Having played the piano for as long as she can remember, Linying started singing in her pre-teens, thanks to her parents’ karaoke machine. Putting all that together with her knack for writing poems, creating and performing her own music was a natural progression.

 

“The first time I performed to an audience at age 13, my right leg was shivering violently! I forced myself to get into the song and block everyone out,” Linying recalls. “It’s different playing your own songs to an audience, there’s a lot more for you to hold on to — what it felt like when you first wrote it, the incredulity of just being in a place, singing to people who are in that very moment trying to listen and understand something only you really know.”

 

As with any budding songwriter, Linying, who lists “fiction, bravery and dim sum” as sources of inspiration, took time, plus trial and error, to find her own sound. “I struggled with being very derivative in my writing.
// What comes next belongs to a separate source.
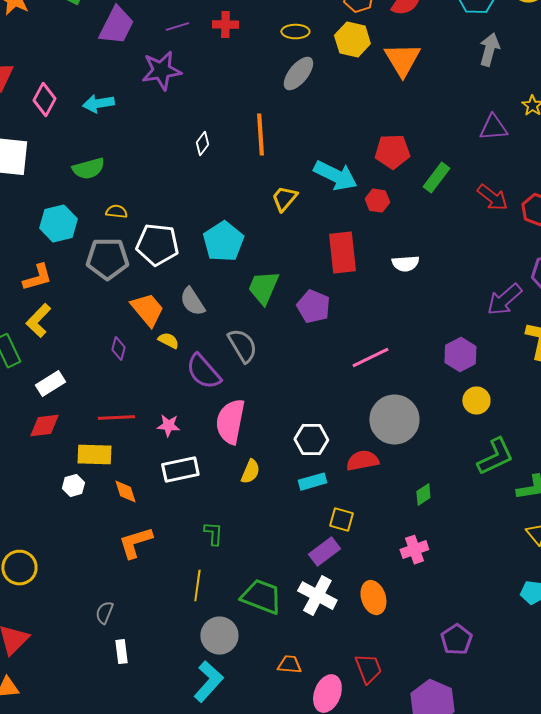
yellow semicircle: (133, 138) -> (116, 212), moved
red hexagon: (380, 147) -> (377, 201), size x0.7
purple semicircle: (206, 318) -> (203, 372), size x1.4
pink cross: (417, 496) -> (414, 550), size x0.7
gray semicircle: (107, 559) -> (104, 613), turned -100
When I first started writing seriously, I was also listening to and discovering lots and lots of music. Every time I found something I thought was phenomenal, I’d be so taken by it I’d start emulating it in every way. At the end of it, I knew I’d wasted a memory, a feeling, an idea that was mine by trying to convey it in a language that was somebody else’s. I grew out of it, eventually, and let my influences influence rather than define.”

 

Linying’s angelic voice has claimed the hearts of many, even as she pours her heart into the music she writes. The young artist’s sensitive and intense songs come from her cache of emotional experience. Disillusionment, grief, bitterness and hope are the themes which dominate her craft. “The kind of feelings that are felt so intensely and so rarely, they really make you remember what it’s like to be alive.”

 

In addition to creating her own well-received works, Linying caught a big break from an unexpected source. Dance music producers from France contacted her, inviting her to collaborate. Since then, she has lent her voice to the likes of German producer Felix Jaehn and French duo Krono.

While her recordings have struck a chord with audiences worldwide, performing live remains both a boon and a challenge for Linying, even though she has crooned at music festivals like the Esplanade’s Baybeats and Yfest, as well as Music Matters Live. “It’s been a challenge trying to translate the intimacy of the recorded tracks into something suitable for a live setting, which involves a whole lot of rearranging, but also stepping aside and having other, more experienced people call the shots. It’s an interesting thing to navigate.”